Parmi les limites de cette étude, on retrouve l’absence de comparaison avec d’autres salles, ce qui rend difficile l’extrapolation à d’autres salles ou pays. Ceci dit, les produits n’étant pas forcément les mêmes, la comparaison restera difficile. De même, il n’est pas impossible que la saisonnalité soit  un facteur de variabilité. En effet, la phase 2 a eu lieu de juillet à octobre.  Les  congés d’été ont peut être entraîné une plus forte présence d’européens par exemple. Pour les auteurs, si ce facteur existe, il reste cependant mineur.

L’augmentation de la prise de cocaïne la nuit peut s’expliquer par la nature de cette drogue et par le fait que les usagers n’avaient pas de lieux dédiés à cette consommation. Il y a donc peut-être eu un facteur de concentration alors que pour l’héroïne (plus utilisée en journée), les SCMR étaient déjà disponibles.

Concernant le sur-risque d’overdose aux opiacés la nuit, les auteurs supposent l’impact du rythme circadien qui augmenterait la susceptibilité, mais également la teneur en principe actif qui pourrait être plus forte la nuit.

Concernant la présence féminine plus importante la nuit, la SCMR d’Hambourg en Allemagne a fait la même constat. Les auteurs pensent que l’hostilité de la rue la nuit les poussent à retrouver refuge dans une SCMR.

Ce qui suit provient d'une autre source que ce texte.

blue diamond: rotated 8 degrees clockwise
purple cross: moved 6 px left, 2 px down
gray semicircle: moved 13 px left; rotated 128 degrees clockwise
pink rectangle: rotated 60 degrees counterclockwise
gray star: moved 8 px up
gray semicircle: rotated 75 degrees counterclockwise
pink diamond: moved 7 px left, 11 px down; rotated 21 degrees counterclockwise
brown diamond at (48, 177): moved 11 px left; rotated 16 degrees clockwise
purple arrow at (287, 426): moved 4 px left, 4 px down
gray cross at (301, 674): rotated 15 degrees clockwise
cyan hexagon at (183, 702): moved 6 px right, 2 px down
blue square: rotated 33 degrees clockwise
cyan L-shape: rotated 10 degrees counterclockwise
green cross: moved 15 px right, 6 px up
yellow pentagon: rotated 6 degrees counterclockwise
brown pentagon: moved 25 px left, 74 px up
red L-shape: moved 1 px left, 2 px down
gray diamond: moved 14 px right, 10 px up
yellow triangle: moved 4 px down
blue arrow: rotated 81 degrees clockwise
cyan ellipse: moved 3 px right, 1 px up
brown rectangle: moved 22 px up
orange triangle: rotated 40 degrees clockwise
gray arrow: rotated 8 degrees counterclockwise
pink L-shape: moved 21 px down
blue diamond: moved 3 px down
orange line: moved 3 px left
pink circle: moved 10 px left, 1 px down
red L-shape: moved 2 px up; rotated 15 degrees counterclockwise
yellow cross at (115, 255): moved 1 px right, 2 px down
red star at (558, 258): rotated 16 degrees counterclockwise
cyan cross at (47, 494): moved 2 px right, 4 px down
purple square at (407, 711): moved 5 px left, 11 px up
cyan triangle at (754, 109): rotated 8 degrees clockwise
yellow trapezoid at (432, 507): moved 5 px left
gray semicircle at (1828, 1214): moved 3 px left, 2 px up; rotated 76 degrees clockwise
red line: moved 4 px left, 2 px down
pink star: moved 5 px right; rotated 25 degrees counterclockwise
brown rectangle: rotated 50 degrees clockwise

Pendant la phase 2, 9 plaintes du voisinage (bruit nocturne) ont été déposées contre 17 plaintes nocturnes lors de la phase 1 (consommation lieu public, deals…).

Les auteurs précisent que la surcharge de travail la nuit est peut être le reflet du manque de foyer pour les SDF usagers de drogues qui utilisent les SCMR comme des refuges.

Pour conclure, il reste à clarifier le risque potentiel d’overdoses supérieur la nuit en lien avec les consommations d’héroïne et identifier les raisons de la féminisation la nuit.

Si cette enquête montre l’intérêt de l’ouverture 24h/24, elle a nécessité un investissement humain et financier important qui n’a pas pu être pérennisé à ce jour, le centre est ouvert de 7h45 à 22h en semaine et de 10h à 21 h les week-ends et jours fériés.